Programmable reload timer (PRT, 2 channels) Clock serial I/O (CSIO) channel.
Other Z8x180 family members (such as Z80183, Z80S183, Z80185/ 195 ) include other peripherals in addition to these modules and are included in the relevant product specification Clock Generator This logic generates the system clock from an external crystal or clock input. The external clock is split by two and provided to internal and external devices.
Bus Status Controller This logic performs all status and bus control activities related to the CPU and some on-chip peripherals. This includes wait state timing, reset cycles, DRAM refreshes, and DMA bus swaps.
Interrupt Controller This block monitors and prioritizes various internal and external interrupts and traps to provide proper responses from the CPU. To maintain compatibility with the Z80 CPU, three different interrupt modes are supported.
memory management unit
The MMU allows the user to map the memory used by the CPU (logically only 64K) into the 1MB addressing range supported by the Z8x180. MMU object code is organized for compatibility with z80 CPUs while providing access to extended memory spaces. This capability is achieved through the use of an efficient common area library.

CPU
The CPU is microcoded to provide object code cores compatible with the Z80 CPU. It also provides a superset of the Z80 instruction set, including 8-bit multiply and divide. This core has been enhanced to allow many instructions to execute in fewer clock cycles.
DMA controller
The dma controller provides high-speed transfers between memory and i/o devices. Supported transfer operations are memory to memory, memory to/from I/O, and I/O to I/O. The supported transfer modes are Request, Burst, and Loop Steal. DMA transfers can access the full 1MB addressing range, block lengths up to 64KB, and can span 64K boundaries.
Asynchronous serial communication interface
asci logic provides two independent full duplex uarts.

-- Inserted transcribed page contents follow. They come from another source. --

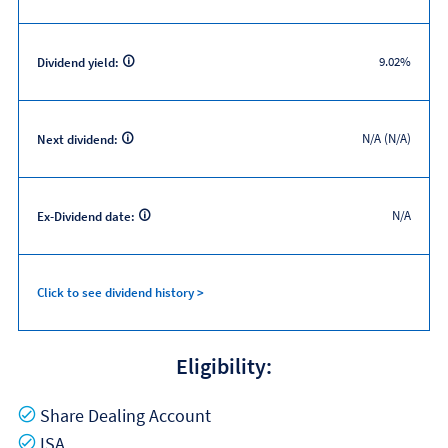
9.02%
Dividend yield:
N/A (N/A)
Next dividend:
N/A
Ex-Dividend date:
Click to see dividend history >
Eligibility:
Yes
Share Dealing Account
Yes
ISA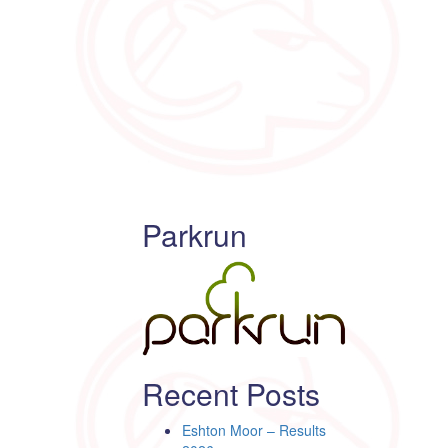
Parkrun
Recent Posts
Eshton Moor – Results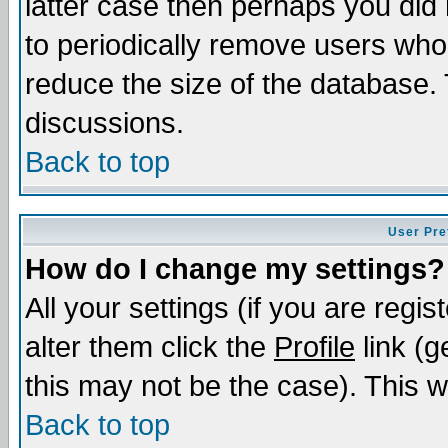
latter case then perhaps you did 
to periodically remove users who
reduce the size of the database. 
discussions.
Back to top
User Pre
How do I change my settings?
All your settings (if you are regi
alter them click the
Profile
link (g
this may not be the case). This wi
Back to top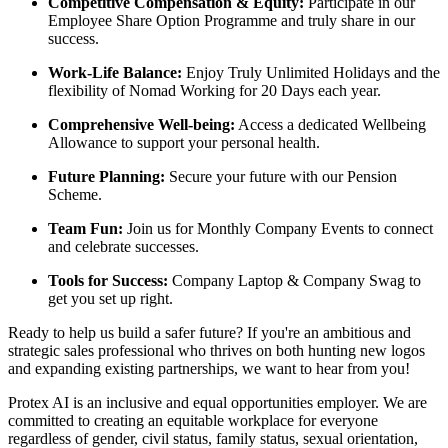
Competitive Compensation & Equity:
Participate in our
Employee Share Option Programme and truly share in our
success.
Work-Life Balance:
Enjoy Truly Unlimited Holidays and the
flexibility of Nomad Working for 20 Days each year.
Comprehensive Well-being:
Access a dedicated Wellbeing
Allowance to support your personal health.
Future Planning:
Secure your future with our Pension
Scheme.
Team Fun:
Join us for Monthly Company Events to connect
and celebrate successes.
Tools for Success:
Company Laptop & Company Swag to
get you set up right.
Ready to help us build a safer future? If you're an ambitious and
strategic sales professional who thrives on both hunting new logos
and expanding existing partnerships, we want to hear from you!
Protex AI is an inclusive and equal opportunities employer. We are
committed to creating an equitable workplace for everyone
regardless of gender, civil status, family status, sexual orientation,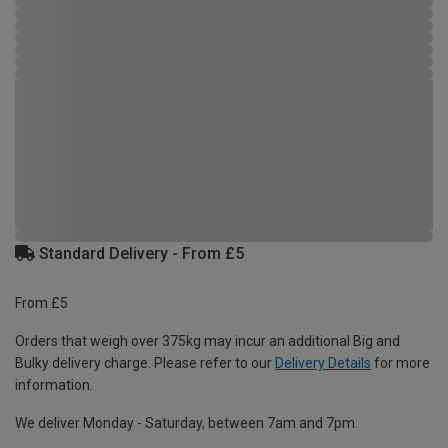
Standard Delivery - From £5
From £5
Orders that weigh over 375kg may incur an additional Big and
Bulky delivery charge. Please refer to our
Delivery Details
for more
information.
We deliver Monday - Saturday, between 7am and 7pm.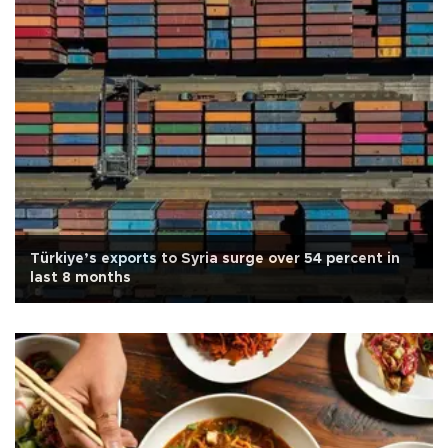
Türkiye’s exports to Syria surge over 54 percent in
last 8 months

Each channel includes a programmable baud rate generator and modem control signals. asci channels can also support multiprocessor communication formats.
Programmable Reload Timer (PRT)
This logic consists of two independent channels, each containing a 16-bit counter (timer) and count reload register. The time base of the counter is derived from the system clock (divided by 20) before reaching the counter. prt channel 1 provides optional output to allow waveform generation.
Clocked Serial I/O (CSIO) The CSIO channel provides a half-duplex serial transmitter and receiver. This channel can be used for a simple high-speed data connection to another microprocessor or microcomputer.